Trying to order a val from my current lender then got told their new lending criteria (courtesy of APRA, apparently) making their IP LVR capped at 65%. Are most lenders still lending things up to 80% at the moment?
Who's the lender? Pretty sure theres a good few still doing 90%. Anything about the IP that might make it seem riskier to them?
95% + full cap lmi is still available so theoretically can go to 99.9%. @mini2 which bank and why. There may be a reason in relation to security type?
That's low... down around rural/farming zone territory. Even lower than most Commercial LVRs (typically 65-70% but can be higher in some cases). You are you talking about residential I assume...
95% for purchases is still do-able, 90% for refinances in most cases. 65% LVR sounds like either specialised security OR they've been hit on the wrists for taking in an astronomical amount of new investment biz over a short period of time. Wouldn't happen to be a certain credit union who was keen on taking investment biz with strong servicing only a few months ago?
It's good old Qudos (pretending I'm a) Bank or previously known as Qantas Credit Union. I'm happy with 80% and have never expected to exceed that anyway. Their only saving grace at the moment is all my IP loans are at OO rates when everyone else slapped a premium on top. Then again I suspect it's the person I'm dealing rather than the bank's actual position. My previous go to person had jumped ship and work in a completely different industry(!)...will try again with another person and if they insist it's 65%, see you later folks.
It may be the case - they had / have a very generous calculator which would have seen them attract a lot of investor loans -bc they're small they likely have to readjust their book and the best way to do this is make themselves unattractive to investors. A 65% LVR will achieve that very nicely!
One of their generosity was IP and OO are charged at the same rate so all my IP's I have with them is still on OO rate unless I refinance.
There are other lenders that will also do this, but depends on your servicing. Worst case you may just need to refi one to get the equity out. At the end of the day the rate should not be something that stops you moving foward and if it is, things are probably too tight for another IP anyways.
That's who I thought it was. This has been happening for over 12 months now, if there's a lender with a niche outside of the norm of the lenders which will enable greater borrowing or lower rates, their service times go to hell and if it's investment related, they clamp down on the niche before they attract the attention of regulators.

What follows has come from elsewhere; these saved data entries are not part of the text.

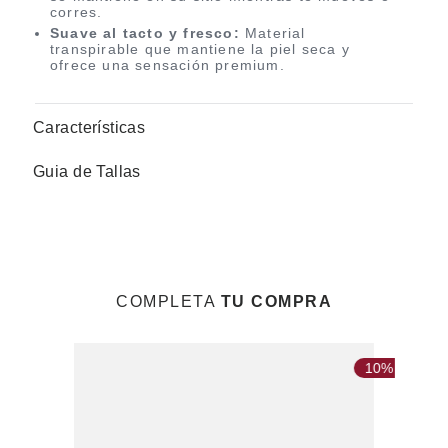
corres.
Suave al tacto y fresco:
Material
transpirable que mantiene la piel seca y
ofrece una sensación premium.
Características
Guia de Tallas
COMPLETA
TU COMPRA
10%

If it gets where you need to be for a purchase initially and there's no other option it's fine, but always keep in mind that what a lender offers today may not be available in the future. Good thing in your case is that its <80% LVR debt, so you're not up for much in lost costs should you move to an alternative lender.
Its the banks position. Qudos are at 65% for Investment . Have been at 65% for at least @ 4-5 months. They take actuals for servicing, but so do Liberty and you can get 80% there using "actuals"
Thank you all, looks like I'll stop pursuing Qudos and start shopping. Absolutely, lucky I've learned this lesson now rather than later. It's definitely a case of assuming the gravy train will keep going...well not necessarily a gravy train but complacency with dealing only with one lender I guess. That make sense then I guess as my last purchase was back in Feb this year at 80%.
How many properties do you have with them? If you've been dealing with them direct, it would be a good idea to have your loan structure reviewed as it's quite possible they've x-colled you unless you specifically requested them not too. Please speak to a broker - shopping around yourself is unlikely to get you the ideal product or structure, and may give you a heap of unwanted entries on your credit file.